La vente de deux navires de guerre par la France à la Russie fait l’objet de vives critiques, alors que la crise s'aggrave en Ukraine. FRANCE 24 revient sur les origines et les enjeux de cette vente stratégique.
Le Mistral, fleuron de l'industrie française
Ces navires, des bâtiments de projection et de commandement (BPC), sont considérés, avec le porte-avion Charles de Gaulle, comme les joyaux de la marine française. Ce bateau est surnommé le "couteau suisse" de la marine, tant il est polyvalent. Il est capable de transporter une quinzaine d'hélicoptères, une soixantaine de véhicules blindés, une dizaine de chars ou d'engins amphibies pour une opération de débarquement. Il peut aussi contenir 700 combattants, un état-major de grande dimension et un hôpital.
…mais pas un navire de combat
Pour autant, il sera fourni sans armement à la Russie, un détail d’importance, alors que l’Occident tente de freiner par des sanctions économiques les velléités militaires de Moscou. "Nous vendons essentiellement un gros navire, bien conçu pour le transport de personnels ou de matériel, mais en aucun cas un navire de combat, puisque les bâtiments vendus à la Russie ne sont pas armés", rappelle Philippe Migault, spécialiste des questions de Défense à l’Institut des relations internationales et stratégiques (Iris).
"Le Mistral représente incontestablement un plus en matière de déploiement de forces, de projection de puissance, il n’en est pas moins un navire construit selon des process utilisés par l’industrie de la construction navale qui offrent moins de garanties en termes de performances au combat", poursuit-il.
Un contrat stratégique à 1,2 milliard d’euros
Les contrats signés sous Nicolas Sarkozy en 2011 prévoient la construction de deux bâtiments de type Mistral pour un montant de 1,2 milliard d’euros, le "Vladivostock" et le "Sebastopol". La commande a redonné de l’air aux chantiers STX de Saint-Nazaire, jusqu’alors en proie à de graves difficultés économiques, et a permis de créer 1 000 emplois à temps plein sur quatre ans.
L’annulation des commandes impliquerait un remboursement intégral du contrat, ainsi que le paiement de pénalités conséquentes. "D’un côté, nous ne pouvons envisager de livrer en permanence des armements compte tenu du comportement [des Russes, NDLR]. De l’autre côté, il y a la réalité de l’emploi et de l’économie", a résumé Laurent Fabius, ministre français des Affaires étrangères, en mars, sur Europe 1, interrogé sur la pertinence de ces livraisons, en pleine crise ukrainienne.
Critiques européennes et asiatiques
Dès le début des négociations entre Moscou et Paris, les pays baltes avaient immédiatement exprimé leurs préoccupations, en 2008, d’autant plus vives que ces pourparlers avaient été engagés dans la foulée de l’invasion, par la Russie, de deux provinces géorgiennes : l’Ossétie du sud et l’Abkhazie.

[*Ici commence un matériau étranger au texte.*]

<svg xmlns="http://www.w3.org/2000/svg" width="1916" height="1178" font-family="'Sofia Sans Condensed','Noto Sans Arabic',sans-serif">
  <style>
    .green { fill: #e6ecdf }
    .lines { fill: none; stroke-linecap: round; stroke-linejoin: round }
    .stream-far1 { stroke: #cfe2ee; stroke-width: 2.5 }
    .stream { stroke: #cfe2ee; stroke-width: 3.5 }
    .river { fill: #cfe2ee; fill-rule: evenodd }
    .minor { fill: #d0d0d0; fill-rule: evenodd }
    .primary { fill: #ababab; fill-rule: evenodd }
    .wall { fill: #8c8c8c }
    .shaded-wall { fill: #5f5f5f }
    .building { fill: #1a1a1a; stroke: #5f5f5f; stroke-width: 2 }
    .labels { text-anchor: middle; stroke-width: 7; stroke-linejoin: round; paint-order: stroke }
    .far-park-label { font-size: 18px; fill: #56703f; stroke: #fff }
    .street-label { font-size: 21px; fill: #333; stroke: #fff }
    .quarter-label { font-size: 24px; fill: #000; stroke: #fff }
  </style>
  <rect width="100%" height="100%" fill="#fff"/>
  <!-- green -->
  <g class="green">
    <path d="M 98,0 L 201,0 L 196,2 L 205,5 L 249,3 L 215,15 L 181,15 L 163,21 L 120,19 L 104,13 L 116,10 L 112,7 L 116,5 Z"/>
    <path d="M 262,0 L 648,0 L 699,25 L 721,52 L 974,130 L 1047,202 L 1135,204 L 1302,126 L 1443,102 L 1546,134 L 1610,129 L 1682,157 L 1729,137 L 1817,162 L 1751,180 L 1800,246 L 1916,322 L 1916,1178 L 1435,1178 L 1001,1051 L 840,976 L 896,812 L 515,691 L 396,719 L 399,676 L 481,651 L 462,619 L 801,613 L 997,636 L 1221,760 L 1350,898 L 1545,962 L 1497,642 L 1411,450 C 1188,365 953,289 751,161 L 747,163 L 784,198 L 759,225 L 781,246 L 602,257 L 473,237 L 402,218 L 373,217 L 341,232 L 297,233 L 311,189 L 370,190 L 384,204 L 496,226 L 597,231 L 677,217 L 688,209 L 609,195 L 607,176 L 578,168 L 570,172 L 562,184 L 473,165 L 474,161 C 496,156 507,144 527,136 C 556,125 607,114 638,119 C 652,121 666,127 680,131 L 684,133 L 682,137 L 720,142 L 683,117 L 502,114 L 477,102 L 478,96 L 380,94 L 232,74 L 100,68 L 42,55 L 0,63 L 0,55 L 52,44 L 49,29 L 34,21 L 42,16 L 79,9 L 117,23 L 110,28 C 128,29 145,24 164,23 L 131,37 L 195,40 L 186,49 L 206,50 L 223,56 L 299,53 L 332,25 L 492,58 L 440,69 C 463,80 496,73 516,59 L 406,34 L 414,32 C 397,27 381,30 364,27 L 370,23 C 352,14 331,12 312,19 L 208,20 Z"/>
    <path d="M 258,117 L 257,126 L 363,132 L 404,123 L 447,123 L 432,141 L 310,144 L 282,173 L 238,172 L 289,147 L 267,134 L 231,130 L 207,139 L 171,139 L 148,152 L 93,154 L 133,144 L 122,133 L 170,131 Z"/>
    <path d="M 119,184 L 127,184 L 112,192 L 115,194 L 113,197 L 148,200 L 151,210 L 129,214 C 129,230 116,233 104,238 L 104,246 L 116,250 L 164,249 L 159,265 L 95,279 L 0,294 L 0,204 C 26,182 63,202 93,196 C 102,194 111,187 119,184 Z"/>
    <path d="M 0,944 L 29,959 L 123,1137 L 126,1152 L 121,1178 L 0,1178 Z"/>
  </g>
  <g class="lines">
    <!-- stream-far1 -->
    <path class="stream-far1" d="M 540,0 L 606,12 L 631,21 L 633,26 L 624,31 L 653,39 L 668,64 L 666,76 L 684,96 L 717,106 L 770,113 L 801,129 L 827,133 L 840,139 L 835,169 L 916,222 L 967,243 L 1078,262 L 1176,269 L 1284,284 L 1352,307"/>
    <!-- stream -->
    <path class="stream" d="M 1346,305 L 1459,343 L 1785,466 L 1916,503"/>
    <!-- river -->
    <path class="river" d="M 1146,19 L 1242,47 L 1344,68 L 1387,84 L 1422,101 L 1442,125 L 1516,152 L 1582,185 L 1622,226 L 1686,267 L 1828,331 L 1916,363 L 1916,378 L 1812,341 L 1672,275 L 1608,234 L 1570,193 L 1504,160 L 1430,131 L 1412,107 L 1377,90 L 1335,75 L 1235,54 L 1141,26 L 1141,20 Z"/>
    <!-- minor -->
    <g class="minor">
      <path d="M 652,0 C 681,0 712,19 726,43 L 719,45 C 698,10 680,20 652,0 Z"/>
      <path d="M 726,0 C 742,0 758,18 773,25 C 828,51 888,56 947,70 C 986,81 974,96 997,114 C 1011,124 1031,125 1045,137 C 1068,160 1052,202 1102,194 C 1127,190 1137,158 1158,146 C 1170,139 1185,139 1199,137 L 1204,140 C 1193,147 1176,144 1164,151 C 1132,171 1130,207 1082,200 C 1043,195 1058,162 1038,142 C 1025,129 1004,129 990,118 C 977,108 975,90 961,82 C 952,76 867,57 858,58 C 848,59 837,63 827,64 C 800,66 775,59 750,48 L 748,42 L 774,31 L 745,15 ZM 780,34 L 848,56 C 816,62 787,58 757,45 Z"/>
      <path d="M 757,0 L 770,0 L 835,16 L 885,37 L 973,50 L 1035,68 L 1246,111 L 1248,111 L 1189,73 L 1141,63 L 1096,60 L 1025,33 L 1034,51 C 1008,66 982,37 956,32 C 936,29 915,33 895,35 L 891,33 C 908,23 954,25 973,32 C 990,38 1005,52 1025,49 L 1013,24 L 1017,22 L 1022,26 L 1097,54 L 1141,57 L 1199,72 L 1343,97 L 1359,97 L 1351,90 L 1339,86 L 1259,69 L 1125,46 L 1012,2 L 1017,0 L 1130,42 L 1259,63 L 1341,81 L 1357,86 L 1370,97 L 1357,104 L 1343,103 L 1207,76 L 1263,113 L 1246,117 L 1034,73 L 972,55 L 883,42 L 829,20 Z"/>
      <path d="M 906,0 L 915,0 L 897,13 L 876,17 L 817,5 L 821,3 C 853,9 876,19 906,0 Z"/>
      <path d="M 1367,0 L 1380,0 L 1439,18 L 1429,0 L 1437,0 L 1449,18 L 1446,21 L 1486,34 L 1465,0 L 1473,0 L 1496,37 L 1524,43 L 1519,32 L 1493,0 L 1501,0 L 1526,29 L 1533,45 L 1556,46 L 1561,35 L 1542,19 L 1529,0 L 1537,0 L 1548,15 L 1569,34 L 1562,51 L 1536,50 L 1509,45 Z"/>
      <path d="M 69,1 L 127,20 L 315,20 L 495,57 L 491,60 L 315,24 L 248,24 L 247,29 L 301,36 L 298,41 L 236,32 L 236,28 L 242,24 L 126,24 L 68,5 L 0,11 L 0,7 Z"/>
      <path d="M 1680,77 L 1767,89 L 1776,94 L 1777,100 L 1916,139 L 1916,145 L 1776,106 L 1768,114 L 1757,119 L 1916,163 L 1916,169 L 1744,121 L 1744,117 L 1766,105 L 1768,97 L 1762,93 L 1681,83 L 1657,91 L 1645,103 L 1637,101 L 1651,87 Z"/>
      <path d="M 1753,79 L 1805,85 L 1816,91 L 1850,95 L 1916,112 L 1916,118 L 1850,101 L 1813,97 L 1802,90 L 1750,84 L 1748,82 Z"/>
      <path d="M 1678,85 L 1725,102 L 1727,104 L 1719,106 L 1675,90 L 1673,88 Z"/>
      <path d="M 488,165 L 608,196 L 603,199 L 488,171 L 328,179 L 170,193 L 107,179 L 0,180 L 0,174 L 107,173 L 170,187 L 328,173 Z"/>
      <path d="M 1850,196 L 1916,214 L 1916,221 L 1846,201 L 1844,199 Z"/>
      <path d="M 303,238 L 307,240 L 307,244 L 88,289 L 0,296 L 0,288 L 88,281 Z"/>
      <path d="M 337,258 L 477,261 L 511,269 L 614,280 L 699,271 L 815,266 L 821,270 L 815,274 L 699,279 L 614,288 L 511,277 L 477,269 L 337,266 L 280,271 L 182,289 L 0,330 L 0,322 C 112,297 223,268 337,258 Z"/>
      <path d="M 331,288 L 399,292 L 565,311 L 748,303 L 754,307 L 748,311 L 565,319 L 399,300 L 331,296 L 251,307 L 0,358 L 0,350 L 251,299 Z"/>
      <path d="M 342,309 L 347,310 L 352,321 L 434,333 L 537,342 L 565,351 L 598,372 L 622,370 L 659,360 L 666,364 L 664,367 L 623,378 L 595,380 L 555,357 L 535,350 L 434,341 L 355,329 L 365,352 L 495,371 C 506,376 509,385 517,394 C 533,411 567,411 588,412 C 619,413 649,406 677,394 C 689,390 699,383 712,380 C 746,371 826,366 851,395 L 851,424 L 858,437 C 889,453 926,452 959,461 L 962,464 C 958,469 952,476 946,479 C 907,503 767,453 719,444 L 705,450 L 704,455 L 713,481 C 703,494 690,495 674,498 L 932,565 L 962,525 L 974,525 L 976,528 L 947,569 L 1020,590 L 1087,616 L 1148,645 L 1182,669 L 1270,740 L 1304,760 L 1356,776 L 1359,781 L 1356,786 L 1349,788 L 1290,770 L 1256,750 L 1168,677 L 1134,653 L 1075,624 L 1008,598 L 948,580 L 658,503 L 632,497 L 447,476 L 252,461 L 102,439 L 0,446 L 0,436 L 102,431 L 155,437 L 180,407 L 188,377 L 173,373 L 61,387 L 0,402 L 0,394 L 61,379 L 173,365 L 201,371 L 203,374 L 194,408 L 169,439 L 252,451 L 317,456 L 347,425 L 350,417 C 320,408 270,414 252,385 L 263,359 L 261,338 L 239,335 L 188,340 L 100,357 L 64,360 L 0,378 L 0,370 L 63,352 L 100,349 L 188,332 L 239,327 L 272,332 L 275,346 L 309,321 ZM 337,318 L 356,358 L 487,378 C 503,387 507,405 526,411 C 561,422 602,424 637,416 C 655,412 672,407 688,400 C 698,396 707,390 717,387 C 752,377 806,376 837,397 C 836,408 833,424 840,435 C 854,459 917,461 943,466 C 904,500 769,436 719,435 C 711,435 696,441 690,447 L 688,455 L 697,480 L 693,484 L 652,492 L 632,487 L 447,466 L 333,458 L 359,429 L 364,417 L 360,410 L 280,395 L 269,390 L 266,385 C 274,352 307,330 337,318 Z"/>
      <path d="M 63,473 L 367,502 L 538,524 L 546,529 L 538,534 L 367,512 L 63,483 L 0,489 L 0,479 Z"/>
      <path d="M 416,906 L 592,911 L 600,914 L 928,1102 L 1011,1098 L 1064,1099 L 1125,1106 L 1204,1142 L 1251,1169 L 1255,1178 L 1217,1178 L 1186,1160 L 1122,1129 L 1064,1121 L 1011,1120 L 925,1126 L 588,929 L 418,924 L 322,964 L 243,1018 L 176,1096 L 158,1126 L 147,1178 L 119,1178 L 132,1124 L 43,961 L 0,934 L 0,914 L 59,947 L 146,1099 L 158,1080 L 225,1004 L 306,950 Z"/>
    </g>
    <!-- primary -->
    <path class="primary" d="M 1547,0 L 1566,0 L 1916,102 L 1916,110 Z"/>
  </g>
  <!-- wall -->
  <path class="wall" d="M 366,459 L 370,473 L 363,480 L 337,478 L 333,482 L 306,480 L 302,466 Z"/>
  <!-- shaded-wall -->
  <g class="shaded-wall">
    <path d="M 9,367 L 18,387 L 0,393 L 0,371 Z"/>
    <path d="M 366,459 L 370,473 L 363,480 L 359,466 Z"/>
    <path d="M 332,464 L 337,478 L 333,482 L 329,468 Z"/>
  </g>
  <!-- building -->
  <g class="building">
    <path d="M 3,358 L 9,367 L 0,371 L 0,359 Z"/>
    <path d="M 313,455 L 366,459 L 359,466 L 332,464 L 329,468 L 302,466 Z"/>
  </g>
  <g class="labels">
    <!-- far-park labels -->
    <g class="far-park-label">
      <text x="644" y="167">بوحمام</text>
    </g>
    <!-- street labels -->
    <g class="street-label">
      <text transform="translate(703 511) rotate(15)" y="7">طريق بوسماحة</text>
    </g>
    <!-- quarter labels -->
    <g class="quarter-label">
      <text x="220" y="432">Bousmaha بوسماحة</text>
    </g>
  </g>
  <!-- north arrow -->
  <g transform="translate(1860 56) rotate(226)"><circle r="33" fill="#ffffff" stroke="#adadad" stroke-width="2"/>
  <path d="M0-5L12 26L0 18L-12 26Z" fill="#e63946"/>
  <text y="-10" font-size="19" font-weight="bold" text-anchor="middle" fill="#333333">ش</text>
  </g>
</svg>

Le chef d’État major de la marine russe, Vladimir Vysotsky, ne s’était pas empressé de les rassurer. Il s’était réjoui de ces perspectives d’achat en affirmant qu’avec un bateau comme le Mistral, les opérations en Géorgie se seraient conclues "en quarante minutes au lieu de 26 heures".
En 2011, le Japon a, à son tour, fait part de ses préoccupations lorsque la Russie a fait savoir qu’elle déploierait ses tout nouveaux navires de guerre dans le Pacifique. Les deux pays se disputent la souveraineté des îles Kouriles depuis la fin de la Seconde Guerre mondiale.
Brouille entre Paris et Washington
Washington n’a pas non plus ménagé ses critiques et ses mises en garde au sujet de la vente de ces navires. C’est en effet la première fois qu'un pays de l'Otan accepte de fournir du matériel militaire aussi sensible à la Russie, qui considère l'Alliance atlantique comme un "ennemi".
"Les Américains sont hostiles par principe à toute collaboration militaire réelle entre la Russie et un État membre de l’Otan", rappelle Philippe Migault, pour qui ces réserves sont le fait de "quelques faucons qui n’ont jamais réussi à faire leur révolution culturelle à la fin de la guerre froide. [...] Les États-Unis n’ont jamais fait mystère du fait qu’ils s’opposeraient à toute coopération entre l’ouest et l’est de l’Europe, tout partenariat, toute intégration susceptibles de remettre en cause leur 'leadership' sur notre continent et au-delà dans le monde", poursuit-il.